Where Palantir Won & C3 Didn’t: A Tale of Two Industrial AI Platforms


Software categories are nothing without some healthy competition, and it’s only more interesting when it’s a true 1-v-1 comparison of two companies with similar characteristics. Whether it was Seeq vs. TrendMiner in self-serviced Advanced Industrial Analytics, or more recently Highbyte vs. Litmus in Industrial DataOps, a closer look at each of these matchups provides some good insights on what it takes to win in a category.

Lately, I think there’s a similar story to tell about Palantir and C3.ai, two Industrial AI platform providers with meaningful overlap, but very different outcomes. Before going further, I want to clarify that this is not an attempt to punch down on  C3.ai during what is admittedly a transition period for the company. (Full disclosure:  C3.ai has been an LNS Research member in the past, and many end-user LNS members are customers of both C3 and Palantir)

The intent here, then, is to do a neutral, unbiased assessment of one of the most important technology categories in manufacturing today. The industrial productivity crisis is crippling manufacturing, and as many companies are looking to AI to solve these problems, it is important for us to understand what works and what doesn’t.

A Closer Look at the Industrial AI Platform Landscape:

Fifteen years into Industry 4.0, manufacturing still operates in one of the most heterogeneous and messy technology architectures of any sector. Fragmented data architectures span decades of investments, from legacy historians and SCADA systems to retrofitted MES systems, ERP platforms, data lakes/warehouses/lake houses, and modern cloud-native applications. The ISA-95 hierarchy was arguably the first approach to bring order to this complexity, but today's challenges go well beyond what that model envisioned.

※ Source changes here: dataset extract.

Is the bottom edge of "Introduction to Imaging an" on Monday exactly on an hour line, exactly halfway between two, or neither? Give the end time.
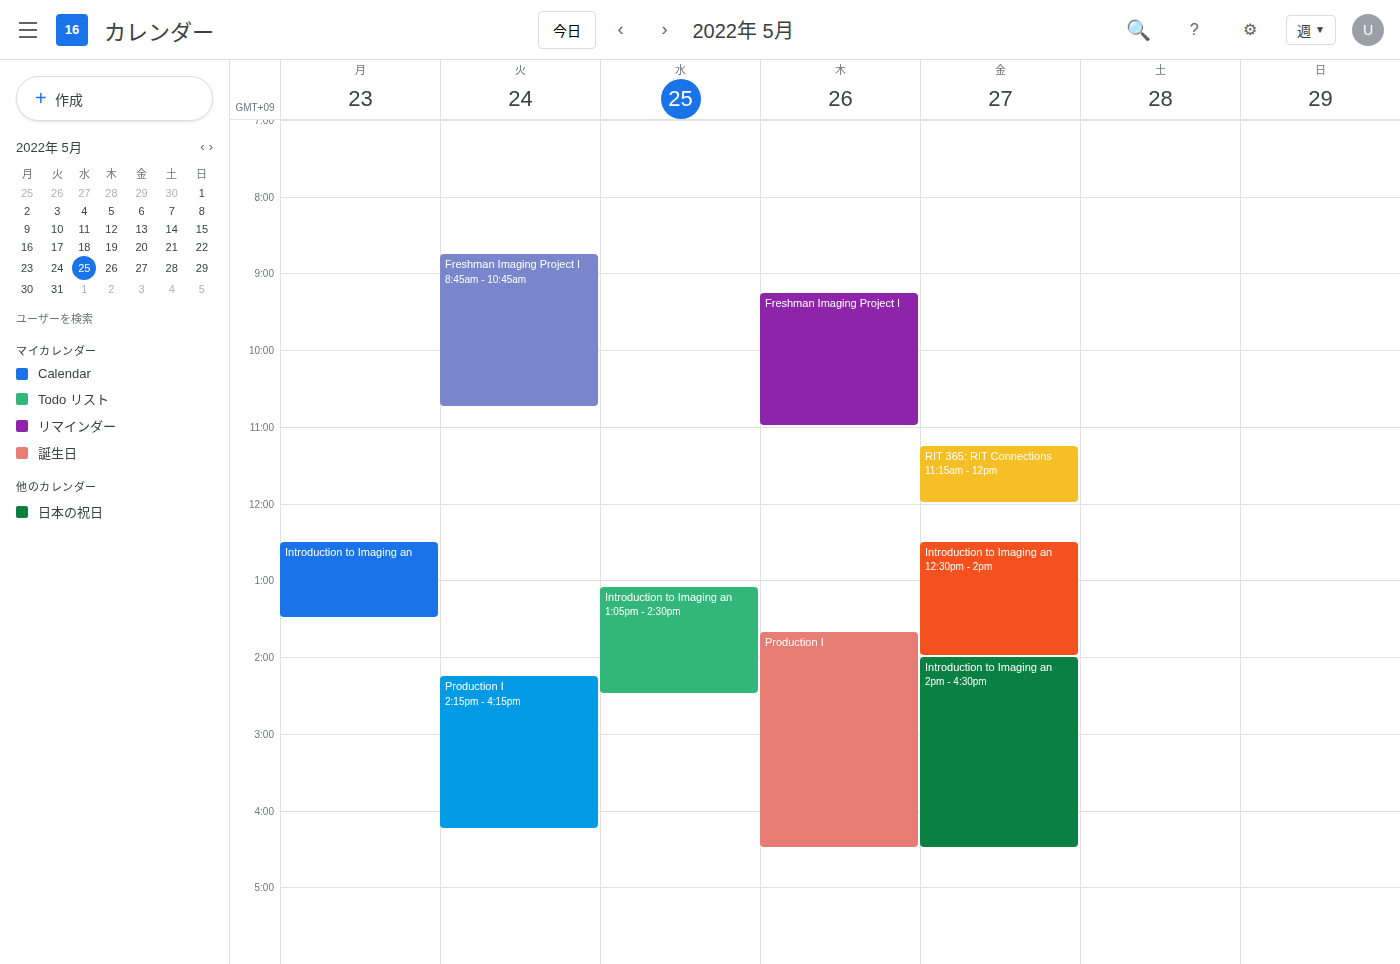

Next came the Industrial IoT platforms. Platforms like GE's Predix, Uptake, and ThingWorx led with a compelling vision to connect and collect data, model it in a unified layer, and run analytics and build applications on top. But most had similar challenges around data contextualization, custom implementations, and time-to-value propositions that were not attractive. As a result, most of these first-generation Industrial IoT platforms are no longer in the market, at least in their original form. GE has split up, and Predix is gone. Uptake sold its manufacturing business, ThingWorx (which had the best data contextualization capabilities among the IIoT platforms with its Thing models), was recently sold to private equity firm TPG, which also picked up Kepware and GE's Proficy, seemingly positioning for a broader platform rollup.

Industrial AI Platform

Figure 1 – Industrial AI Platforms Definition

However, since then, a new wave of platforms has emerged, bringing together capabilities like connectivity, interoperability, conditioning & contextualization, data modeling, no-code/low-code environments, and a Decision Intelligence layer providing applications and analytics on top. This set of platforms, which LNS Research defines as Industrial AI platforms, is a class of full-stack, industrial-grade software platforms that provide integrated capabilities across three core layers — Industrial DataOps, Data Platforms, and Advanced Industrial Analytics.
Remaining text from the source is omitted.